start

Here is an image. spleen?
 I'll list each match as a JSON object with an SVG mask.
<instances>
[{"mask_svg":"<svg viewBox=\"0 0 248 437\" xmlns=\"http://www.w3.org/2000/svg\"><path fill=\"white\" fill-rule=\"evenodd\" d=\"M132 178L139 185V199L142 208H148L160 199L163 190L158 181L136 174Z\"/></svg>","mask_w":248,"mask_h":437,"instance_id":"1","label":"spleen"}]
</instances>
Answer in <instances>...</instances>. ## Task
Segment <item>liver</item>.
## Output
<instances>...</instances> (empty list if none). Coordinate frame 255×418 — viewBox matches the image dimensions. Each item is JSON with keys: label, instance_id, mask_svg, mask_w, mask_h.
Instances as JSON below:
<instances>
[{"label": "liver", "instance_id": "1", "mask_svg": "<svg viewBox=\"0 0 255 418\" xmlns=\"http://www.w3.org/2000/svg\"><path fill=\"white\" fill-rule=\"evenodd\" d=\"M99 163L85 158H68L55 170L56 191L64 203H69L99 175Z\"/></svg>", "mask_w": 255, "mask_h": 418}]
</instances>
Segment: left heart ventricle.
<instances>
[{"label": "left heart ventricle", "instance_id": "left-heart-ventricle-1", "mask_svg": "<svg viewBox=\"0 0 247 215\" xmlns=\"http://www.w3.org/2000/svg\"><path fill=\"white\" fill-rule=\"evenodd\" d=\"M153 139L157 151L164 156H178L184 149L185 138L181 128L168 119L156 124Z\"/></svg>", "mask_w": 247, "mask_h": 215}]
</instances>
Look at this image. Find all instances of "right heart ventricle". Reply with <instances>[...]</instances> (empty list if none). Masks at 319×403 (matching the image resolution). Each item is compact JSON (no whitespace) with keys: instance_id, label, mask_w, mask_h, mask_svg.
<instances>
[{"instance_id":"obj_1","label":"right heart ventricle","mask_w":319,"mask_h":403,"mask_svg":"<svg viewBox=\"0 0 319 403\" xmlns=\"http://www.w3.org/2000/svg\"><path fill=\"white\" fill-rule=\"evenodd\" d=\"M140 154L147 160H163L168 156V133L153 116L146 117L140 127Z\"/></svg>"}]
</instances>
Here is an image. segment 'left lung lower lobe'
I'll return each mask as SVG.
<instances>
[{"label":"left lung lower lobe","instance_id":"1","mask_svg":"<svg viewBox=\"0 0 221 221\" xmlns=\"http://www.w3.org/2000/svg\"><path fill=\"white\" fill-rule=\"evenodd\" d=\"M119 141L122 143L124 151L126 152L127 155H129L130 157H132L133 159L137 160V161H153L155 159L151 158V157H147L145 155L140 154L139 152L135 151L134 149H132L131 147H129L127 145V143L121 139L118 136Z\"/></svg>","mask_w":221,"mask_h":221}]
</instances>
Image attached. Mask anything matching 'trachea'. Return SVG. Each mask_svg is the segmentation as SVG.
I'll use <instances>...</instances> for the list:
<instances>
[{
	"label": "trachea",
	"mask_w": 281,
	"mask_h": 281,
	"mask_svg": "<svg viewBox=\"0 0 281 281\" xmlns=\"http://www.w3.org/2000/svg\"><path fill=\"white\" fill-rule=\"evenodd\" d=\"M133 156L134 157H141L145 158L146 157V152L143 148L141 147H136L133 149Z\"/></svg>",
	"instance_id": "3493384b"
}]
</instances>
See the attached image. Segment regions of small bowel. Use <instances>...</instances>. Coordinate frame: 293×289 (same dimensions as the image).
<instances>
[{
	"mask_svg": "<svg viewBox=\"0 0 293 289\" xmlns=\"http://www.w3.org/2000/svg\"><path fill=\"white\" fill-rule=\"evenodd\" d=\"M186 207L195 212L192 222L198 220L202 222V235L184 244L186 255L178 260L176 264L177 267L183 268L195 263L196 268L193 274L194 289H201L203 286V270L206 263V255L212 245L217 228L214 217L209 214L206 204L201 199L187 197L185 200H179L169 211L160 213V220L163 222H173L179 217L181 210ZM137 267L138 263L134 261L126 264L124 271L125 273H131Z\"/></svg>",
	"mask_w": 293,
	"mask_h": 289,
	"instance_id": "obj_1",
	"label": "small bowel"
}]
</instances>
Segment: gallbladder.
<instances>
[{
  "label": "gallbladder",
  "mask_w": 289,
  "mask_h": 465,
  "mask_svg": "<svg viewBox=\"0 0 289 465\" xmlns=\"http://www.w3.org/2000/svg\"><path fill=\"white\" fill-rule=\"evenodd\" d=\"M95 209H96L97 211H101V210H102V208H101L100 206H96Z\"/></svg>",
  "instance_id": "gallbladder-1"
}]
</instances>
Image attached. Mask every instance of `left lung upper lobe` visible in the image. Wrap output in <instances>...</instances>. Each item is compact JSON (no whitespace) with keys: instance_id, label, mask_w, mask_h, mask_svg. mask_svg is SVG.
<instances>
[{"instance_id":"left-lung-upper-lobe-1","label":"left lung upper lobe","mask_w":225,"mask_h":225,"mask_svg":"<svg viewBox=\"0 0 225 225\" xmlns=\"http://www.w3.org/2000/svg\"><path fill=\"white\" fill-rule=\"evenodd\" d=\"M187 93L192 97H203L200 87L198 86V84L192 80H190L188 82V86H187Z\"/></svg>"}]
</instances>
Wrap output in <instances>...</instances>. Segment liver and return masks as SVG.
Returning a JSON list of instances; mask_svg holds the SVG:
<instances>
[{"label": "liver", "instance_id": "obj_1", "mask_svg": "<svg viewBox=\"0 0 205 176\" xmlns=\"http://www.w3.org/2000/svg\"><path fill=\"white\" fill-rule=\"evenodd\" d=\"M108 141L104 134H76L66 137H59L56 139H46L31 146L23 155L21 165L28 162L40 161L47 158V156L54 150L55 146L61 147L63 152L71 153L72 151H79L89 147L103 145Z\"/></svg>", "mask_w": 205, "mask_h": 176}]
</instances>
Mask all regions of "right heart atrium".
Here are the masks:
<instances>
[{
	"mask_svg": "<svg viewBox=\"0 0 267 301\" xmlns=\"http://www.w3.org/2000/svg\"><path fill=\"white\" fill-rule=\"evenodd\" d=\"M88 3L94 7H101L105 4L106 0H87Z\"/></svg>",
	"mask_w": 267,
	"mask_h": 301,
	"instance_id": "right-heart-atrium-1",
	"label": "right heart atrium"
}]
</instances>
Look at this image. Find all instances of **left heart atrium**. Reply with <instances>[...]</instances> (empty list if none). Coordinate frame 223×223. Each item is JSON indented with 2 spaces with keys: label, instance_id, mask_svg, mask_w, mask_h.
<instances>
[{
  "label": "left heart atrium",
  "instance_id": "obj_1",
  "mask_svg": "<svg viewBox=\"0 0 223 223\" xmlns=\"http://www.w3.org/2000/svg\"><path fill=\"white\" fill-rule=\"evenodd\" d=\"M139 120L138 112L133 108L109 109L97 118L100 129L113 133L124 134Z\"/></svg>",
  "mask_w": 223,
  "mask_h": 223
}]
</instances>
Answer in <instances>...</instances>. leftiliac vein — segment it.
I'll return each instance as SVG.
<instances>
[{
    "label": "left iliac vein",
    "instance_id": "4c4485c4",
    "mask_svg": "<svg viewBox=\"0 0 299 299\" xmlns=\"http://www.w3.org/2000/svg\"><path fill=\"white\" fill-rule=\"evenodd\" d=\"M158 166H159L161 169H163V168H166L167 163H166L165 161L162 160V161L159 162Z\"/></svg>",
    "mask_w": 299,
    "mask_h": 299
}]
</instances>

end

__YOUR OBJECTIVE__:
Collect every line above that contains the string "Find", treating uppercase and lowercase as different.

__TASK OUTPUT__:
Look at this image. Find all instances of "right heart ventricle". Reply with <instances>[...]</instances> (empty list if none). Masks at 319×403 (matching the image resolution). Each item is compact JSON (no whitespace) with keys: instance_id, label, mask_w, mask_h, mask_svg.
Look at this image. Find all instances of **left heart atrium**. Reply with <instances>[...]</instances> (empty list if none). Coordinate frame 223×223. Each item is JSON indented with 2 spaces with keys: label, instance_id, mask_svg, mask_w, mask_h.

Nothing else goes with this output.